YOUR ASSIGNMENT
Please reproduce the data exactly, excluding any pictures it contains.

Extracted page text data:
====================

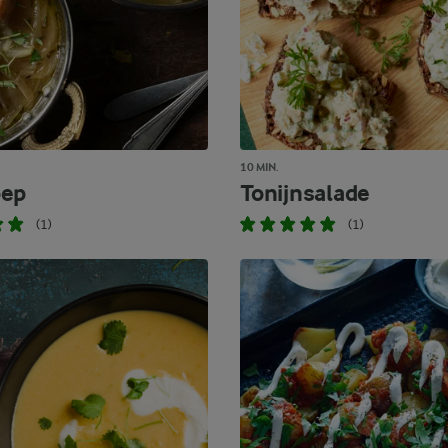
10 MIN.
oep
Tonijnsalade
(1)
(1)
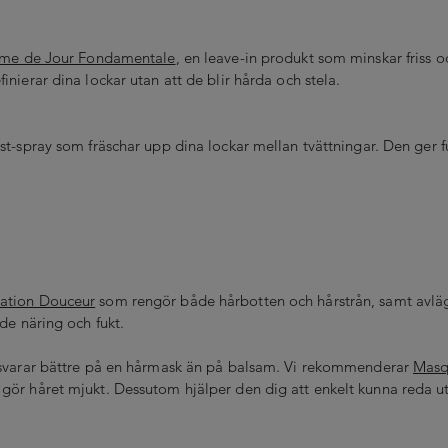
me de Jour Fondamentale
, en leave-in produkt som minskar friss oc
inierar dina lockar utan att de blir hårda och stela.
st-spray som fräschar upp dina lockar mellan tvättningar. Den ger fu
ation Douceur
som rengör både hårbotten och hårstrån, samt avläg
åde näring och fukt.
 svarar bättre på en hårmask än på balsam. Vi rekommenderar
Masq
gör håret mjukt. Dessutom hjälper den dig att enkelt kunna reda ut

====================

YOUR RESPONSE
10 MIN.
oep
Tonijnsalade
(1)
(1)
me de Jour Fondamentale
, en leave-in produkt som minskar friss oc
inierar dina lockar utan att de blir hårda och stela.
st-spray som fräschar upp dina lockar mellan tvättningar. Den ger fu
ation Douceur
som rengör både hårbotten och hårstrån, samt avläg
åde näring och fukt.
 svarar bättre på en hårmask än på balsam. Vi rekommenderar
Masq
gör håret mjukt. Dessutom hjälper den dig att enkelt kunna reda ut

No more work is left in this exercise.